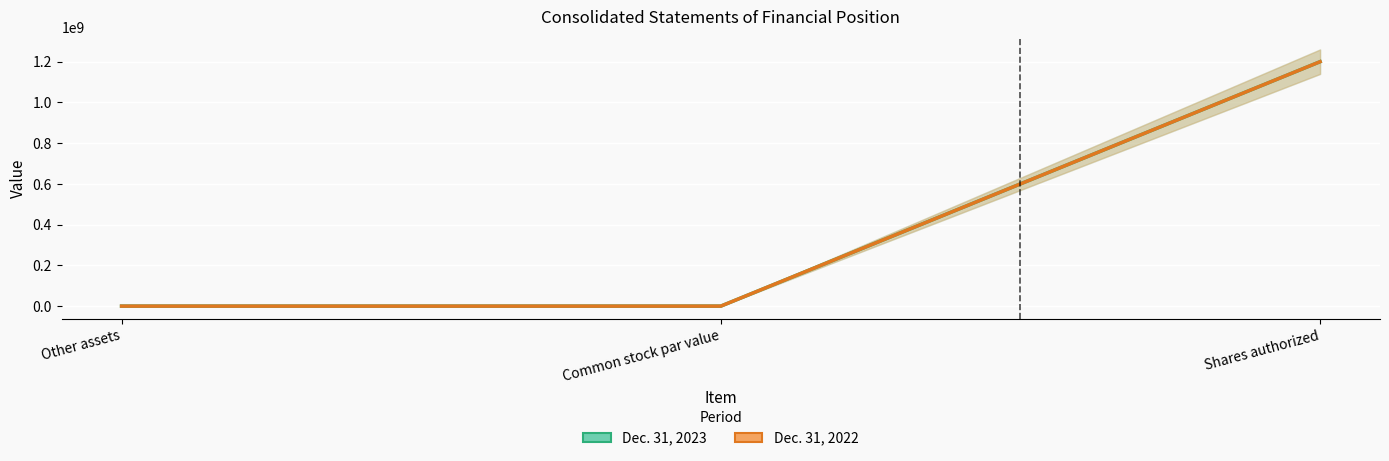

What is the maximum value for Dec. 31, 2023?

1200000000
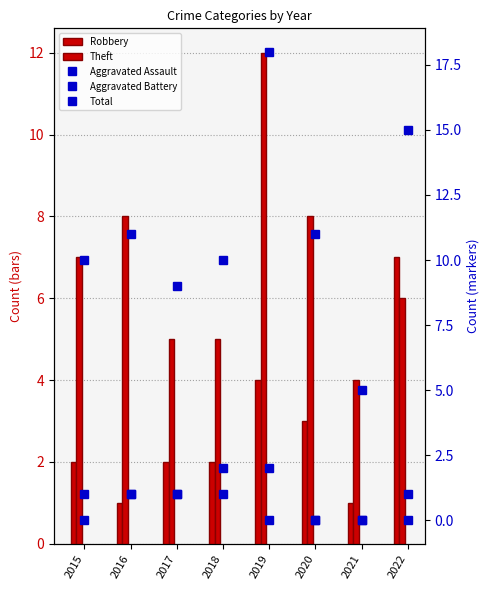

At which label does Robbery first exceed 2?

2019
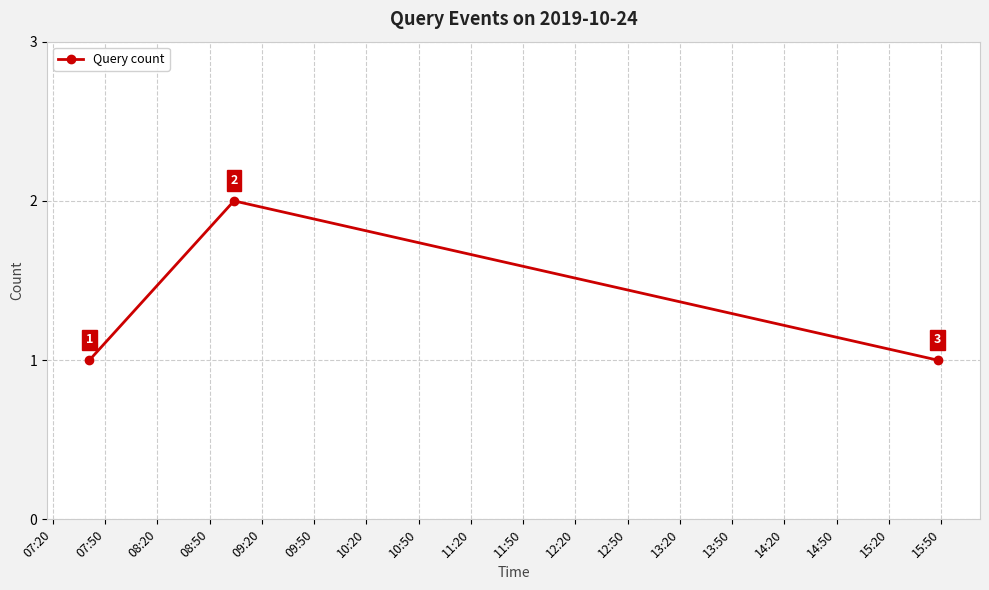

How many values are between 1 and 2?

3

---

▶ **TASK BRIEF**
Return the lines of the records above without changing them, and leave out the pictures.

▶ **SOLUTION TO THIS TASK**
What is the maximum value for Dec. 31, 2023?

1200000000

At which label does Robbery first exceed 2?

2019

How many values are between 1 and 2?

3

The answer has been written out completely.